*** Opening INFORMATION SUPPLIED ***

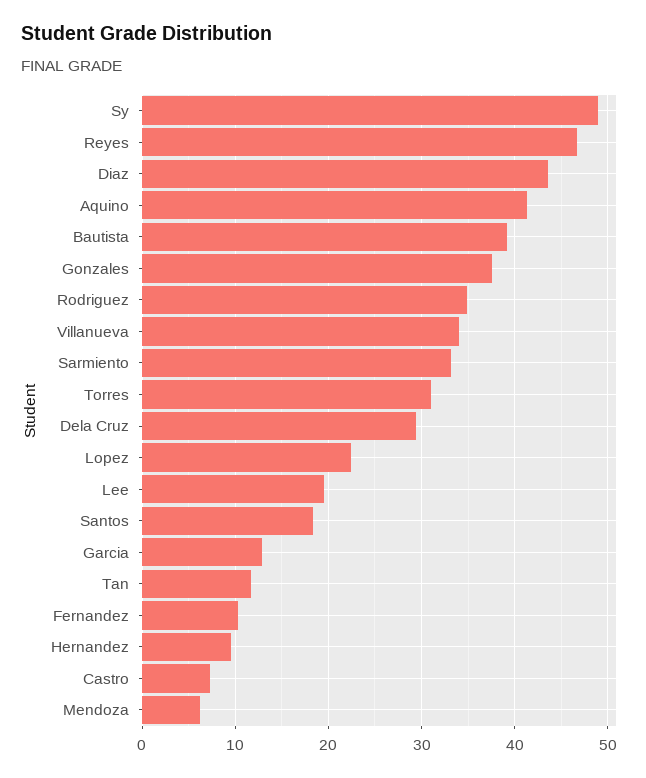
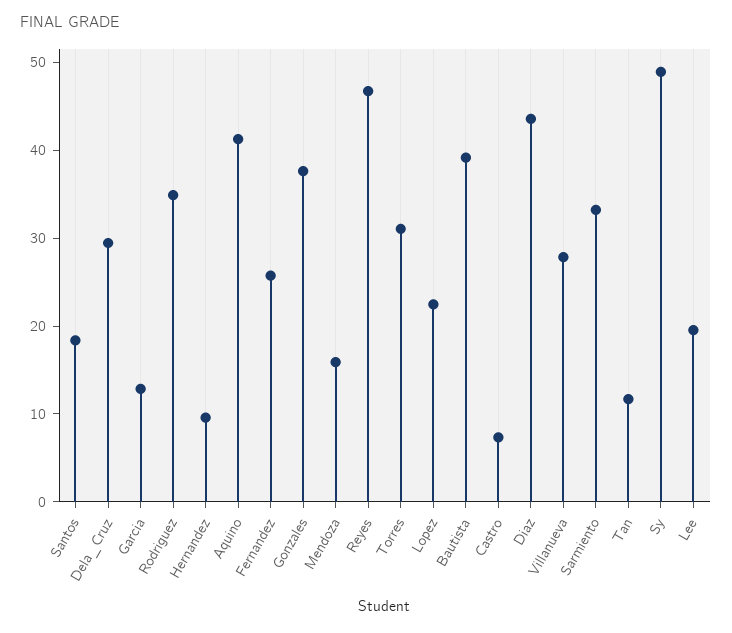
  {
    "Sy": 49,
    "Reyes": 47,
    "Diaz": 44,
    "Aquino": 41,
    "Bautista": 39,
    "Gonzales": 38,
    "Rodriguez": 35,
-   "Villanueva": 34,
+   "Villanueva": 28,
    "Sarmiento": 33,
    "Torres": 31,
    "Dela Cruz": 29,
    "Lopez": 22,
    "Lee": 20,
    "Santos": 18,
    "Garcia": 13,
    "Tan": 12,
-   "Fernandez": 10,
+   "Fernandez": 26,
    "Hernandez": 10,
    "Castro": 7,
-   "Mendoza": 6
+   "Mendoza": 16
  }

*** Closing INFORMATION SUPPLIED ***

* [YOUR TASK] Please repeat each line above exactly as it appears, but omit the pictures.

* [SOLUTION TO THE EXERCISE]
  {
    "Sy": 49,
    "Reyes": 47,
    "Diaz": 44,
    "Aquino": 41,
    "Bautista": 39,
    "Gonzales": 38,
    "Rodriguez": 35,
-   "Villanueva": 34,
+   "Villanueva": 28,
    "Sarmiento": 33,
    "Torres": 31,
    "Dela Cruz": 29,
    "Lopez": 22,
    "Lee": 20,
    "Santos": 18,
    "Garcia": 13,
    "Tan": 12,
-   "Fernandez": 10,
+   "Fernandez": 26,
    "Hernandez": 10,
    "Castro": 7,
-   "Mendoza": 6
+   "Mendoza": 16
  }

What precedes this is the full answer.